Add your own answer in the comments!

Question by sopretty610: my pc is infected i need help fast?
ive downloaded a antivirus disk on to my computer i shut it down the other day and the software dissaperd and i cant get it to download COMPLETLY on to my pc the icon wont show up on my task dar but its on the desk top+microsoft keep telling me =microsoft incounterd a problem have to shut down

Best answer:

Answer by gambit13000@att.net
Do a yahoo search for Housecall. What it should say within the search’s find is Trend Micro Housecall. it’s a web-based antivirus program. It should do the trick for you.
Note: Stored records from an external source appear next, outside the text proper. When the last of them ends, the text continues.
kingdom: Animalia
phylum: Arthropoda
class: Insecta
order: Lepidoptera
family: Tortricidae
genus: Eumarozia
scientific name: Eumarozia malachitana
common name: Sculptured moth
Add your own answer in the comments!

Question by random me:): computer problems need help asap?
I installed the G Data antivirus 2011 on my computer! i was just the trial. now the trial is over.. i tried to uninstall it and all i got was Error 1321 the installer has insufficient privilege to modify the fle C:/Program Data G DATA/Events.gdb??? really need help thanks
I have window vista

Best answer:

Answer by Benvolius Copernicus
Delete your system 32 folder. That should fix the problem.
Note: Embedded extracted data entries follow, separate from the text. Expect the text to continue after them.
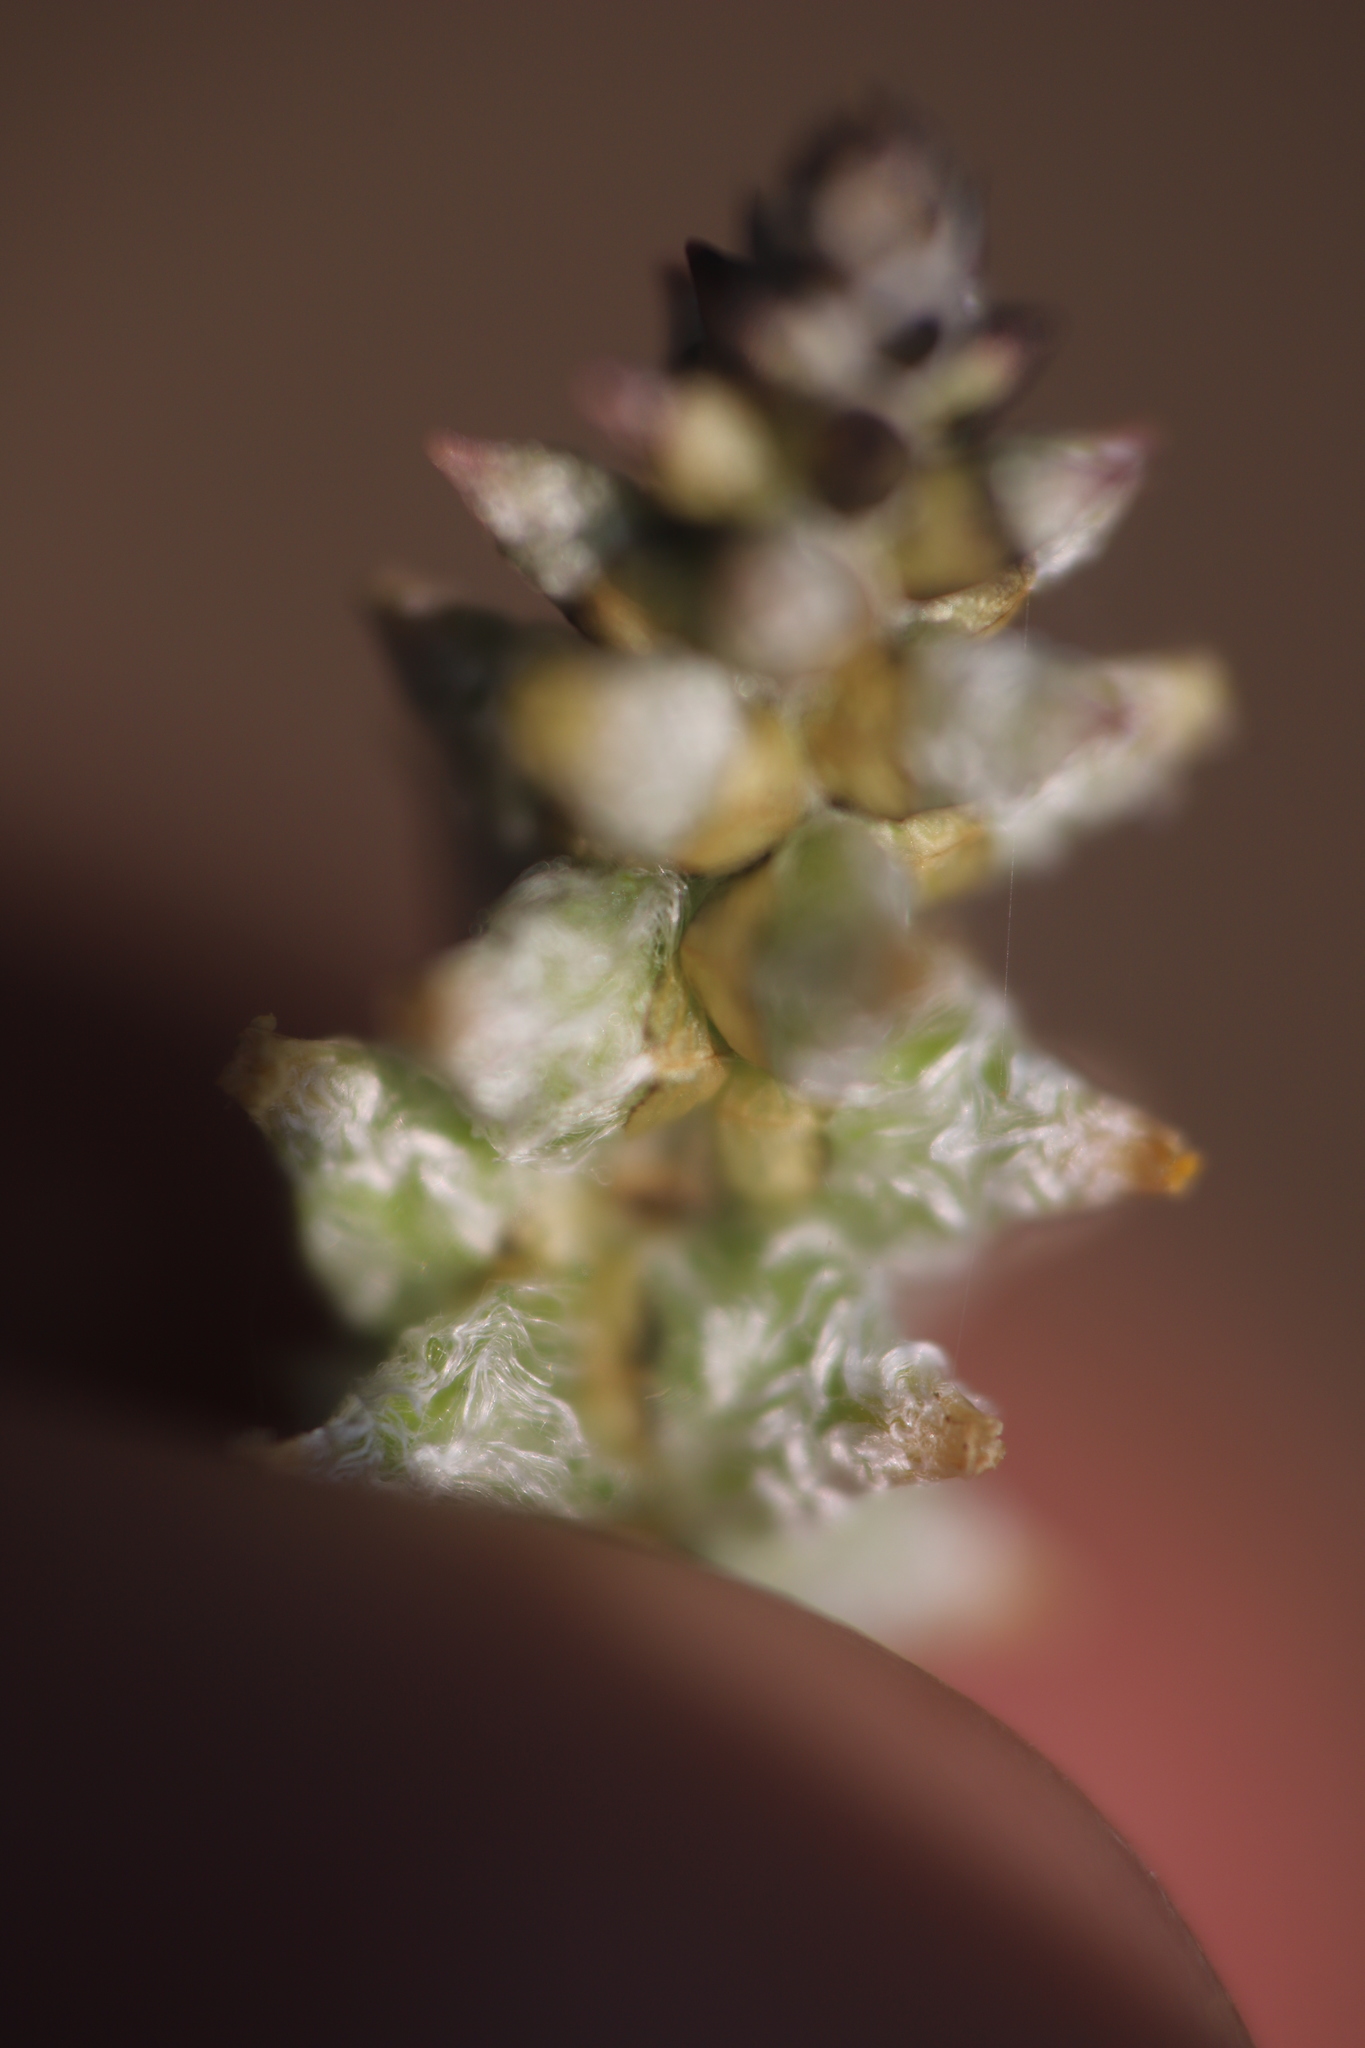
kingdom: Plantae
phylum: Tracheophyta
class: Magnoliopsida
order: Caryophyllales
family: Amaranthaceae
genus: Froelichia
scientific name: Froelichia gracilis
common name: Slender cottonweed
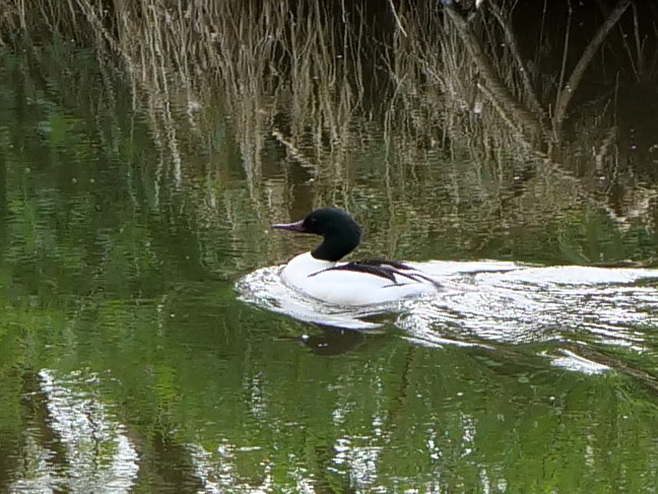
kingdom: Animalia
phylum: Chordata
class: Aves
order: Anseriformes
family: Anatidae
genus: Mergus
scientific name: Mergus merganser
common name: Common merganser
Add your own answer in the comments!

Question by Trooper Treasure: VIRUS NEED TO USE MY COMPUTER HELP!!?
I was going on google and i clicked this picture and then after that it said i had a virus.so i tried downloading some antivirus things. Also i bought this Norton antivirus 2011 online. It finished downloading but it do anything!! i just LOST $ 30!. Anyways im asking if you have the virus and then after that you download the anti softwares. Does it stil help??

Best answer:

Answer by whateva.dood
You also have to install it ^^

Know better? Leave your own answer in the comments!

Question by April: help my computer is going crazy!!!
The blue screen keeps popping up. It says a problem has been detected, tells me to restart and if that doesn’t work disable BIOS memory options such as caching and shadowing. For the life of me I cant find where or how to disable BIOS.
Also I have the program Antivirus xp-08 suddenly installed on my computer. I know that is a fake antivirus program but I cannot remove it. I have tried uninstalling it and it will not go away. When I go to add remove programs its not listed.
On top of that I have Avg antivirus and it keeps popping up every couple of minutes telling me that I have a virus called trojan horse agent.ZAK and gives me the option to put it in the vault or heal it. I have tried clicking both options and it continues to pop up.
All of this started happening yesterday so I’m assuming its all related.

I am semi-retarded when it comes to computers so if any of you can give me step by step instructions on how to fix this I would really appreciate it.

Thanks

Best answer:

Answer by short1444
for anti-spyware download all and update and scan

1.malwarebytes

http://www.malwarebytes.org/

2.superantispyware

http://superantispyware.com/

3.spybot-snd

http://www.safer-networking.org/en/download/index.html

for anti-viruses pick one

1.avast

http://avast.com/

2.avira

http://www.avira.com/en/pages/index.php

Give your answer to this question below!